Eleanor Dwight

Eleanor Dwight

Biographer
The New York Society Library, from the beginning, was the perfect refuge for me, a Ph.D. student searching for Edith Wharton, who I soon learned was a library maven herself. As I climbed the stairs, the Library's past trustees stared out at me from the photographs on the walls—New Yorkers from families Wharton might have known. Eventually, I was able to claim the most comfortable chair in the Members' Room and pile my finds on an adjacent table—titles Wharton had read—from the Blashfields' Italian Cities to Ruskin's many volumes, plus samples of "that wide expanse of the classics—English, French and German"—she herself had plunged into. I also devoured books she had written—all easily found in the accessible open stacks.

As I read and scratched notes and escaped into Wharton's worlds, I came to understand her own passion for libraries. In The Decoration of Houses, she instructs readers on decorating them: "The housing of a great private library is one of the most interesting problems of interior architecture." Books should be "the chief feature" and ornaments "used with discrimination." In her fiction, she defines characters by what they do in libraries. For Newland Archer in The Age of Innocence, "it was the room in which most of the real things of his life happened," like getting the news that May was to have a child. In The House of Mirth, the library of dreary Percy Gryce, would-be suitor of Lily Bart, is "in a fire-proof annex that looked like a mausoleum," while the philistine Trenors' library, "was in fact never used for reading, though it had a certain popularity as a smoking room or a quiet retreat for flirtations."

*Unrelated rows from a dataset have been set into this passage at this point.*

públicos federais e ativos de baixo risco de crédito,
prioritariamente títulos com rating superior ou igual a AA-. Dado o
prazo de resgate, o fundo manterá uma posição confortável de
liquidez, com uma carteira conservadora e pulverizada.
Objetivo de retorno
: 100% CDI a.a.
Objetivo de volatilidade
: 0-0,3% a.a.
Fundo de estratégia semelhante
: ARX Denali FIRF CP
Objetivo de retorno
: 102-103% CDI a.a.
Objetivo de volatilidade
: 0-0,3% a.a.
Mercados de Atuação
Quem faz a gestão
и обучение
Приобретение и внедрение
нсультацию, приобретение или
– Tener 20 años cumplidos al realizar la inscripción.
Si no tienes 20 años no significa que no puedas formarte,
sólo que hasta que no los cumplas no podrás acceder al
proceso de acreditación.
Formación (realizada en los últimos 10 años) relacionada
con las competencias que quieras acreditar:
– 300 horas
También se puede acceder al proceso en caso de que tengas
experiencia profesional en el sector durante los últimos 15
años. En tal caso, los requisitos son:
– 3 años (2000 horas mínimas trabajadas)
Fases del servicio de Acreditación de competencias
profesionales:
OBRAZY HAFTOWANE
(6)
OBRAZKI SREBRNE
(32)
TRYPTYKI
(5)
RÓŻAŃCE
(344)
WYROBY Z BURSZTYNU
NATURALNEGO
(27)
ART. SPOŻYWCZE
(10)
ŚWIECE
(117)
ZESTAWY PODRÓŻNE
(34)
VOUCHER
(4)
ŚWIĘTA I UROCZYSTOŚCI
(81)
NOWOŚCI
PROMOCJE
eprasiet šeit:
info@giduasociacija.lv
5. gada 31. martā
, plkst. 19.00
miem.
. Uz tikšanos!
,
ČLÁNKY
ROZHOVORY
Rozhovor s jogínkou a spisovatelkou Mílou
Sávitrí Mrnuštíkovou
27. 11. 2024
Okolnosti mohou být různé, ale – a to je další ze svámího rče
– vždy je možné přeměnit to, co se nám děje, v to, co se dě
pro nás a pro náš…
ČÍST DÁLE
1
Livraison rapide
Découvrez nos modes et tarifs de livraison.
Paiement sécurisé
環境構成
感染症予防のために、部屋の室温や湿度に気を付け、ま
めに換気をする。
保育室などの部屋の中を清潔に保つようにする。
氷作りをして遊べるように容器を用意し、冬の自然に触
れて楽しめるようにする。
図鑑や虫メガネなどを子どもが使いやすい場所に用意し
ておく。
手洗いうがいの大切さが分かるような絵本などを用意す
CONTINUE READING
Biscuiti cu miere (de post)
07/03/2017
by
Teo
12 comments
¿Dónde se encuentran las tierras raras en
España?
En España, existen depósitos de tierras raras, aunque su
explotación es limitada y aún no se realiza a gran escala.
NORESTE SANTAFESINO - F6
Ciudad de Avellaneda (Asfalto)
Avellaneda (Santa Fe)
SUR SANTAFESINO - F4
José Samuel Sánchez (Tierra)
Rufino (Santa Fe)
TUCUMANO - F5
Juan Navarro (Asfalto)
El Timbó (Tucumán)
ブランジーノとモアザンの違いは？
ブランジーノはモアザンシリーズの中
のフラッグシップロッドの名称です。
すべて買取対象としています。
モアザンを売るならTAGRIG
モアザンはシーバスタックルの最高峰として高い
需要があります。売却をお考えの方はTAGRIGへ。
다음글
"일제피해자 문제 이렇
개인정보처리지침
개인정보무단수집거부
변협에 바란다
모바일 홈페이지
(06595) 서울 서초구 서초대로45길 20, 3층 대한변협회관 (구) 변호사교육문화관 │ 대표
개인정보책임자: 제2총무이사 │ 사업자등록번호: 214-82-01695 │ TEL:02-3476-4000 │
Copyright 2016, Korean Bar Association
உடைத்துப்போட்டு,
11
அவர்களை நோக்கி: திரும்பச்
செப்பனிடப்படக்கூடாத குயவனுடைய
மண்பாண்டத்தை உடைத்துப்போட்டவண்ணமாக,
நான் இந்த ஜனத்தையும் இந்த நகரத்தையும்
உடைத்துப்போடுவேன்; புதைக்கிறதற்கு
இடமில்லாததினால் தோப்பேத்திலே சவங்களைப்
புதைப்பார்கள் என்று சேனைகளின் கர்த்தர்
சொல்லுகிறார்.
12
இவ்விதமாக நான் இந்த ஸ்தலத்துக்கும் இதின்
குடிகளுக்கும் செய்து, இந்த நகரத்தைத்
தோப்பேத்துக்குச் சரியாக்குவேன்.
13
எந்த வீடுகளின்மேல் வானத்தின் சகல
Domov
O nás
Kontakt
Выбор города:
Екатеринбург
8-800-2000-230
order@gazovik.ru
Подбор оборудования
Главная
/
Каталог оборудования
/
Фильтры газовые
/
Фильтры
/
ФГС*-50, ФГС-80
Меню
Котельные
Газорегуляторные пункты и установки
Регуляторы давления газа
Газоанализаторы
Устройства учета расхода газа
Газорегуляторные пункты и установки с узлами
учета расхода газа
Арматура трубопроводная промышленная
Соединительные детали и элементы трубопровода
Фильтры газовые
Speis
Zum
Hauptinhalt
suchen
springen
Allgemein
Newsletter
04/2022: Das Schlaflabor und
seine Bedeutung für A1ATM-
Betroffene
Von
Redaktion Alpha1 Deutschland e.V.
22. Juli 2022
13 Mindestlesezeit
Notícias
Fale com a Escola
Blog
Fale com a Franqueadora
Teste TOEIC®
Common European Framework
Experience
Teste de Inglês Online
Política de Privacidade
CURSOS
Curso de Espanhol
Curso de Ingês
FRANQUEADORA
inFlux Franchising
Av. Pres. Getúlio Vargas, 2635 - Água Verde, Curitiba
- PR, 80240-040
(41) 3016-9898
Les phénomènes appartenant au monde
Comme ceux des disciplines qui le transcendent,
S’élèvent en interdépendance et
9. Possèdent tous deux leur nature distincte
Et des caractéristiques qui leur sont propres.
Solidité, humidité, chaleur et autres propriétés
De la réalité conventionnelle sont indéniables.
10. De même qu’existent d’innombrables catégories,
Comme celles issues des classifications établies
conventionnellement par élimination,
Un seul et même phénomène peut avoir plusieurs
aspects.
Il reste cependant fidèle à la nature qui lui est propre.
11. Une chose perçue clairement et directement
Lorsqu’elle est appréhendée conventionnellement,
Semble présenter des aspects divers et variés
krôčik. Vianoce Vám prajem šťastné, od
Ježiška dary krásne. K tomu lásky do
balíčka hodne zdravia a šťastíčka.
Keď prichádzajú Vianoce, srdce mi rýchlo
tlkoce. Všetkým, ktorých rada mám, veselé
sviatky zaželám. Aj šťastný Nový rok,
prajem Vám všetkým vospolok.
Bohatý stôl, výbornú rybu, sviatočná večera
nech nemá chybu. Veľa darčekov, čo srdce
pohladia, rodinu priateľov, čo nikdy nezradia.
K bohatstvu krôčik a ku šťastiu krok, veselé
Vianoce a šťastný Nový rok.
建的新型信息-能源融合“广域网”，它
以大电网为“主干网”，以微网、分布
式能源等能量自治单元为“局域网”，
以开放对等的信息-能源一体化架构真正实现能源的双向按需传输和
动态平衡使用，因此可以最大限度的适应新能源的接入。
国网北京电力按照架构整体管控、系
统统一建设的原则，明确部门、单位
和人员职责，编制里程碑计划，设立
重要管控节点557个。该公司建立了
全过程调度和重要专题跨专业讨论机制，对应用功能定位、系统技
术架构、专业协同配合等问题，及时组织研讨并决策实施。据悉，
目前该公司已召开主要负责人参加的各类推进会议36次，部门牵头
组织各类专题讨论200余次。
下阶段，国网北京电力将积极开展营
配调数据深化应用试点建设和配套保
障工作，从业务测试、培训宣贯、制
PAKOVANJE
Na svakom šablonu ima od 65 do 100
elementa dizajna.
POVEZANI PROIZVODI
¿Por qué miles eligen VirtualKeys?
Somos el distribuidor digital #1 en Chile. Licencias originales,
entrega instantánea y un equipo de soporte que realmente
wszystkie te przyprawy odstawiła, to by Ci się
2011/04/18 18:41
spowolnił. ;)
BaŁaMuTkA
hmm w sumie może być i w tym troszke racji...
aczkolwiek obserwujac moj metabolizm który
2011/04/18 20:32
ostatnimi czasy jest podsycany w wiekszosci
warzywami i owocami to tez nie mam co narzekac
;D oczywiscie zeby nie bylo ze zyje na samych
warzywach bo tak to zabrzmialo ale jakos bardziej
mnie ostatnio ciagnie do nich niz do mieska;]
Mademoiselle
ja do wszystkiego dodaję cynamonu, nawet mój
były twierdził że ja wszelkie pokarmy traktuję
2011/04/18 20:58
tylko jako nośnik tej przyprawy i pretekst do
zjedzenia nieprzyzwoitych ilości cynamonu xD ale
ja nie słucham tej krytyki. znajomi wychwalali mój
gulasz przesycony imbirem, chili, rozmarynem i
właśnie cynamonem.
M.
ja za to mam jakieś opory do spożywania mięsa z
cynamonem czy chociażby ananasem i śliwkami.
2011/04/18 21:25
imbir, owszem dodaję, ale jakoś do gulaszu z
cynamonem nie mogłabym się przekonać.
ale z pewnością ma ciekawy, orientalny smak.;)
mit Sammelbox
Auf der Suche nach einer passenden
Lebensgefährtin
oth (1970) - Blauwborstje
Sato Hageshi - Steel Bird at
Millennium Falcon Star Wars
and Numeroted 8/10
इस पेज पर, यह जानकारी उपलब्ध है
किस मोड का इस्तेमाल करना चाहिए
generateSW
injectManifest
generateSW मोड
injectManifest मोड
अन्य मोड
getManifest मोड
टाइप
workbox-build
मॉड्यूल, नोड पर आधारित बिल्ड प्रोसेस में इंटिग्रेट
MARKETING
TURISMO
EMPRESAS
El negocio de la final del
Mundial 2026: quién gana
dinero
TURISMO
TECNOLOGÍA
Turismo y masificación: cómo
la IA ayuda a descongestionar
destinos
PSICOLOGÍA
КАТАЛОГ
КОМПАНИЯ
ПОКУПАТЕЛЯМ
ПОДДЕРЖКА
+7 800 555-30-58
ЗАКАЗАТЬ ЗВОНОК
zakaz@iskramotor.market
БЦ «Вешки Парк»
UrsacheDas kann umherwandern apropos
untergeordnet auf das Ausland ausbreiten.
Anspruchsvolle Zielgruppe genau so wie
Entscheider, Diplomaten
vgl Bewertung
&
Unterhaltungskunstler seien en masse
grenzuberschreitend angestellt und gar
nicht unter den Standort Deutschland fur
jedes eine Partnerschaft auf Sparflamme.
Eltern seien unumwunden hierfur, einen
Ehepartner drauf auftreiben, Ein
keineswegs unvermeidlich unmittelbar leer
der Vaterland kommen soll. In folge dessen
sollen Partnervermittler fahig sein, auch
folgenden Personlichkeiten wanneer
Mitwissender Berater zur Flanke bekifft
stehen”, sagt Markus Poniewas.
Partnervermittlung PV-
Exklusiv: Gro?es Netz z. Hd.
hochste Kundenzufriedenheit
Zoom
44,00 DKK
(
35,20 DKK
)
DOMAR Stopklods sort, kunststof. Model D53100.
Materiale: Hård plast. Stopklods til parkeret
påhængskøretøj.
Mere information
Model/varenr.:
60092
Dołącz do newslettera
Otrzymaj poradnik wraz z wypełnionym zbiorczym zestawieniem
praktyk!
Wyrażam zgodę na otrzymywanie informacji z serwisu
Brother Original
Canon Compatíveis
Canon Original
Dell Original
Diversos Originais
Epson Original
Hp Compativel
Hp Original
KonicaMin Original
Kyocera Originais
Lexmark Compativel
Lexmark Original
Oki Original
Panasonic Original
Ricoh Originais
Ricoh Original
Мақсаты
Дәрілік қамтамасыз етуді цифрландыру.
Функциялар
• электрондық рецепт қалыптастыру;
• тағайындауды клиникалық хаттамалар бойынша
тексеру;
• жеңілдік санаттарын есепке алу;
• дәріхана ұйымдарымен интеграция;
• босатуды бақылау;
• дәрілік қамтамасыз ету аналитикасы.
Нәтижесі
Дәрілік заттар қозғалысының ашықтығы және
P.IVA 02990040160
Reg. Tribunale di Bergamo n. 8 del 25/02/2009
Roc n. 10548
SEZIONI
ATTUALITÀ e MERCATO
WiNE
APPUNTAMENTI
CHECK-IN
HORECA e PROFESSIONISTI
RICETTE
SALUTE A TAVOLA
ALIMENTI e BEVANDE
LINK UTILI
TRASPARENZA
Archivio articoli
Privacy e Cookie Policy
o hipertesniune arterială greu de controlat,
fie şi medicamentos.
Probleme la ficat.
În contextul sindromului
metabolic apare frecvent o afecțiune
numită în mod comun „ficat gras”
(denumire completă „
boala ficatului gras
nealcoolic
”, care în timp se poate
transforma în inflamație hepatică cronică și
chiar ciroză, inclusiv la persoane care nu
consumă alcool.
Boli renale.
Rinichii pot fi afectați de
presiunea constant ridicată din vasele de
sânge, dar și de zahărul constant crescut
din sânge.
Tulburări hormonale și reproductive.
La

And what about Wharton's own libraries? Visitors to "The Mount," her newly restored house in Lenox, find it amusing that she was photographed for publicity at her smart writing table, when actually she did her writing in bed. Her father's library got her started. While squatting on the thick rug of the sixteen foot-square room, she dragged out book after book "in a secret ecstasy of communion: I say in secret, for I cannot remember ever speaking to anyone of these enraptured sessions. The child knows instinctively when it will be understood, and from the first I kept my adventures with books to myself." She thus marked off for herself a space where she could read, a place that also became her inner world: "There was in me a secret retreat where I wished no one to intrude, or at least no one whom I had yet encountered." Her descriptions capture what we library enthusiasts crave - and can discover at our New York Society Library.